◆ Brief: Switch "Anwendung" to "App" throughout the stretch of the entries from the line containing "Diese Beschränkung gilt für" through the line containing "hätten wissen müssen.". Give back only those lines, with everything else left unchanged.

◆ Given data:
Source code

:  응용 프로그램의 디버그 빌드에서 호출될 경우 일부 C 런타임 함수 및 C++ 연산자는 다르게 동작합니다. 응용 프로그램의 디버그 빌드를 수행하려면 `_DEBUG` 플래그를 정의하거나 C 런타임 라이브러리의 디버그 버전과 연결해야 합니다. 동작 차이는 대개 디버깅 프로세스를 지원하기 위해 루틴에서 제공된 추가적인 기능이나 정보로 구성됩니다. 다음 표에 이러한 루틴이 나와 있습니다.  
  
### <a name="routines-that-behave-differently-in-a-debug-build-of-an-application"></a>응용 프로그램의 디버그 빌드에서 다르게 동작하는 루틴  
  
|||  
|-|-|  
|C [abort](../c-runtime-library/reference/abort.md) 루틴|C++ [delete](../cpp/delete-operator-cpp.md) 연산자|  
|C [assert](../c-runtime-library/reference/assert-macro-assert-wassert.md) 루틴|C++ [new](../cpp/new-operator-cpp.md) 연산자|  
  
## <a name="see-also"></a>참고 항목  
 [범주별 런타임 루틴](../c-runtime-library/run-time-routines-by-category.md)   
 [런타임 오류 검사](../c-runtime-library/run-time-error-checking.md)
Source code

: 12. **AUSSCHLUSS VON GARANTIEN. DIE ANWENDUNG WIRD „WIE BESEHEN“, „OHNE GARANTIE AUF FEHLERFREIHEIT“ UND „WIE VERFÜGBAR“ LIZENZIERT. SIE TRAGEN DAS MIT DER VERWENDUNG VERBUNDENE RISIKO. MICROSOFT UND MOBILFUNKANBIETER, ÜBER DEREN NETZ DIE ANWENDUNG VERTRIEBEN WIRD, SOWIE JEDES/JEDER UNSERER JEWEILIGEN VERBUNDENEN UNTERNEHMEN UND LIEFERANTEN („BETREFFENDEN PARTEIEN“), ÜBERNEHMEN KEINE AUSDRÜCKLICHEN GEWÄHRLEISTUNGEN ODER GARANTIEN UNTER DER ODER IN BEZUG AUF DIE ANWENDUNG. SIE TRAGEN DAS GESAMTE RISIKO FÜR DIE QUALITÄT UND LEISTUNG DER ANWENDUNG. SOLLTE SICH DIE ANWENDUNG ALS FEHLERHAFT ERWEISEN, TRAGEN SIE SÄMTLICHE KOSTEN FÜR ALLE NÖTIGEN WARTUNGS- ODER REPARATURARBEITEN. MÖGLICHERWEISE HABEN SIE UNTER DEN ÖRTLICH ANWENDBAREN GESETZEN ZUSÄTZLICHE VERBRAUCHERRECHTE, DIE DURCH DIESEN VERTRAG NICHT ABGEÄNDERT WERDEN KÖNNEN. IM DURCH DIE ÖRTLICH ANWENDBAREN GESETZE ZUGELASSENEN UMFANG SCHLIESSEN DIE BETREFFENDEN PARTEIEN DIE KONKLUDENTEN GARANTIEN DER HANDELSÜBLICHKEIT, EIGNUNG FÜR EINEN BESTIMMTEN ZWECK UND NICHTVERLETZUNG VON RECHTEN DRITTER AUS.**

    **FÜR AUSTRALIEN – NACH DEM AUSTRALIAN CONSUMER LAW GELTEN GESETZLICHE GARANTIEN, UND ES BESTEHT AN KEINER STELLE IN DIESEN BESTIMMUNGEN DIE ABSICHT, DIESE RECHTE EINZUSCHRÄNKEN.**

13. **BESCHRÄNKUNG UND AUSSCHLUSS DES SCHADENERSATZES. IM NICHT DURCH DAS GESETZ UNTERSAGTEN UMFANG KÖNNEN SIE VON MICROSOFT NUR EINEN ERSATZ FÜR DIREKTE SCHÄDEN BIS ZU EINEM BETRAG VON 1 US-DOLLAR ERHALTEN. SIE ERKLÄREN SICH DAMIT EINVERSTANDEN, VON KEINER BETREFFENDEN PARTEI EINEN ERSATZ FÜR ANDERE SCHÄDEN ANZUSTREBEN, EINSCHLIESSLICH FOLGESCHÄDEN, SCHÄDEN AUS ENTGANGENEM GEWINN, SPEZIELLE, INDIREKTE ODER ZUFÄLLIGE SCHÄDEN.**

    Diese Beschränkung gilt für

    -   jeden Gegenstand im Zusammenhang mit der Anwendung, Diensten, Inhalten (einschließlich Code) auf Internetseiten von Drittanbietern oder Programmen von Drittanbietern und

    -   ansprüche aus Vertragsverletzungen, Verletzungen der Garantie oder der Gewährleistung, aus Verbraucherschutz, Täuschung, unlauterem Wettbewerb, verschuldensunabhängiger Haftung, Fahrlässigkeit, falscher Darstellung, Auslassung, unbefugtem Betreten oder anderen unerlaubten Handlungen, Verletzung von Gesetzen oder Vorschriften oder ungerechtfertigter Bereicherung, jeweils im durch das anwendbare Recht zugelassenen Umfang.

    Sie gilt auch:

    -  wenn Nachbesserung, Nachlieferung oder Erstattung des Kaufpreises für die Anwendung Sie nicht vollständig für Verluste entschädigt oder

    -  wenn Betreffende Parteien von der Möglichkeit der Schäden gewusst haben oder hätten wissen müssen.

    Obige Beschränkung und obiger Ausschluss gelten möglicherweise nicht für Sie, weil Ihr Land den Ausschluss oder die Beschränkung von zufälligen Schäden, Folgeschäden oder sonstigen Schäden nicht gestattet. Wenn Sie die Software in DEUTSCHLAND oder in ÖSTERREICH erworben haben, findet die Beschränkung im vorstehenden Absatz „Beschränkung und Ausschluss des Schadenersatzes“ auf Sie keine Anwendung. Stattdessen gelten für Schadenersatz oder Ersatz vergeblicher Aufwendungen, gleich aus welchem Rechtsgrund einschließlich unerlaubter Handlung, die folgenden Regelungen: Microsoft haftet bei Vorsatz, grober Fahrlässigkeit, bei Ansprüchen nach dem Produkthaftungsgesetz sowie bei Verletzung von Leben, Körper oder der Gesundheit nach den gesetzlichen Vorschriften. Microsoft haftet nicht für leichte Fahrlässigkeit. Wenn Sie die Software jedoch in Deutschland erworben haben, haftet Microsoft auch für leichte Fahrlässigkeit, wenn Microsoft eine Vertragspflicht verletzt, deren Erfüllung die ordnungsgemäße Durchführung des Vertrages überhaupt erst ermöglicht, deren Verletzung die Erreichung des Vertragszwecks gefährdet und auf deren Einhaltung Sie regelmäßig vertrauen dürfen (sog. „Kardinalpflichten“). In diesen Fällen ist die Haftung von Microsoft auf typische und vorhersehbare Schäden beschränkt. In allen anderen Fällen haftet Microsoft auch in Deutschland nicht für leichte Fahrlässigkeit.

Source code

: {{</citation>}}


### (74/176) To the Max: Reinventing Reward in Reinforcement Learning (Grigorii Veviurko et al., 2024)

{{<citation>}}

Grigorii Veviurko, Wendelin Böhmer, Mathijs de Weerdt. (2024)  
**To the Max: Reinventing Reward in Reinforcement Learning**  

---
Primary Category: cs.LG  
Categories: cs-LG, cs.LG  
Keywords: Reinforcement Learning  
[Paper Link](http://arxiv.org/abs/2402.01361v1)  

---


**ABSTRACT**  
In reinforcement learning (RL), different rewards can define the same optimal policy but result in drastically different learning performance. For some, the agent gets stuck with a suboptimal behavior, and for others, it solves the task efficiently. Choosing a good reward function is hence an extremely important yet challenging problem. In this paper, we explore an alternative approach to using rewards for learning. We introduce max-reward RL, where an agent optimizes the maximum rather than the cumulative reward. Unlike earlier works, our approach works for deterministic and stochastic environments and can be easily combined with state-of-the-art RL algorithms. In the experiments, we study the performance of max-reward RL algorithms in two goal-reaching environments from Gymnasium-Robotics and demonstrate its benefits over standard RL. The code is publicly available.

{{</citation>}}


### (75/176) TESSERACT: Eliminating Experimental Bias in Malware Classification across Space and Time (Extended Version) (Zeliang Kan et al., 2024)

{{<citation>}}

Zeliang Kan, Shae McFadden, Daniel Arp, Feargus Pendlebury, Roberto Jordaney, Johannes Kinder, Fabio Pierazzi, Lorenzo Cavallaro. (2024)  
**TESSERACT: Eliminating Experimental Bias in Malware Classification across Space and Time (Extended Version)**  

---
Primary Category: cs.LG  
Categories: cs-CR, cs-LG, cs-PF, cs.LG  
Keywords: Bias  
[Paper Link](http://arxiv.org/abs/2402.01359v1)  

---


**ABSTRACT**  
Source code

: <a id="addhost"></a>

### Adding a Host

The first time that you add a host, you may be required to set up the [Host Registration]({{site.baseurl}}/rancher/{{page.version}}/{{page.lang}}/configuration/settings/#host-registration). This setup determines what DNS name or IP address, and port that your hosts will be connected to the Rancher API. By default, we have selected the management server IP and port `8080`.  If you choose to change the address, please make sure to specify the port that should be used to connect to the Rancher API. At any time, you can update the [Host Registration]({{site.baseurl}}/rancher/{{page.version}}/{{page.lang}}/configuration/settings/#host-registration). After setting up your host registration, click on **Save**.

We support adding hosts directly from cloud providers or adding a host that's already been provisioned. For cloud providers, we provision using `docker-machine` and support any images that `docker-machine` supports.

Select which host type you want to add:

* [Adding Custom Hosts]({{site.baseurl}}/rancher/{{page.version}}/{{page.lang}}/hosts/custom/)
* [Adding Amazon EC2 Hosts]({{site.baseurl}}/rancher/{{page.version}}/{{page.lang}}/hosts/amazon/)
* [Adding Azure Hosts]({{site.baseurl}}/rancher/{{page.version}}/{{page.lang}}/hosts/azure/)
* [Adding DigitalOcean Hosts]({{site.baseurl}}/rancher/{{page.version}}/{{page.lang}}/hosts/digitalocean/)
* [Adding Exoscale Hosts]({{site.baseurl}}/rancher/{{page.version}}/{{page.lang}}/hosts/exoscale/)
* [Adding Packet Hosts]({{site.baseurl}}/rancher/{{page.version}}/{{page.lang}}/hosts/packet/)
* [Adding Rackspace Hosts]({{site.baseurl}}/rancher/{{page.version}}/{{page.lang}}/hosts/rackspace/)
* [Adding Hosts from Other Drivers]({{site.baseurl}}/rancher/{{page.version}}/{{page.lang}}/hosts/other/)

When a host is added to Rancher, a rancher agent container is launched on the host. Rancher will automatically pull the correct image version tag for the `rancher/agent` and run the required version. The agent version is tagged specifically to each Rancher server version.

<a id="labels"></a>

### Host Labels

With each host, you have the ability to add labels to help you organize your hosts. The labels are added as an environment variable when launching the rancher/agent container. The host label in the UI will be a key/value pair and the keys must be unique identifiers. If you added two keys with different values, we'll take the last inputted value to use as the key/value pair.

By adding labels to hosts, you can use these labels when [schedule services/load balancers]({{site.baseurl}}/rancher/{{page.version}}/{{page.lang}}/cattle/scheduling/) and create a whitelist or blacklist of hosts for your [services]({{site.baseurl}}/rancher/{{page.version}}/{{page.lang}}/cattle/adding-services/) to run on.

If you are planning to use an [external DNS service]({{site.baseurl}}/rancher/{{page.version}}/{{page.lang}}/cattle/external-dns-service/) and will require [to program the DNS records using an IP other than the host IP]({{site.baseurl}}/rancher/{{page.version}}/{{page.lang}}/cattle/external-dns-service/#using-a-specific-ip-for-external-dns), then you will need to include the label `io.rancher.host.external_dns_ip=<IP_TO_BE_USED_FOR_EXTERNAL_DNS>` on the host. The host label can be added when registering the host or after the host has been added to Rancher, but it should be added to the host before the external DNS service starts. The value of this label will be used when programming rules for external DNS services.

◆ Worked solution:
    Diese Beschränkung gilt für

    -   jeden Gegenstand im Zusammenhang mit der App, Diensten, Inhalten (einschließlich Code) auf Internetseiten von Drittanbietern oder Programmen von Drittanbietern und

    -   ansprüche aus Vertragsverletzungen, Verletzungen der Garantie oder der Gewährleistung, aus Verbraucherschutz, Täuschung, unlauterem Wettbewerb, verschuldensunabhängiger Haftung, Fahrlässigkeit, falscher Darstellung, Auslassung, unbefugtem Betreten oder anderen unerlaubten Handlungen, Verletzung von Gesetzen oder Vorschriften oder ungerechtfertigter Bereicherung, jeweils im durch das anwendbare Recht zugelassenen Umfang.

    Sie gilt auch:

    -  wenn Nachbesserung, Nachlieferung oder Erstattung des Kaufpreises für die App Sie nicht vollständig für Verluste entschädigt oder

    -  wenn Betreffende Parteien von der Möglichkeit der Schäden gewusst haben oder hätten wissen müssen.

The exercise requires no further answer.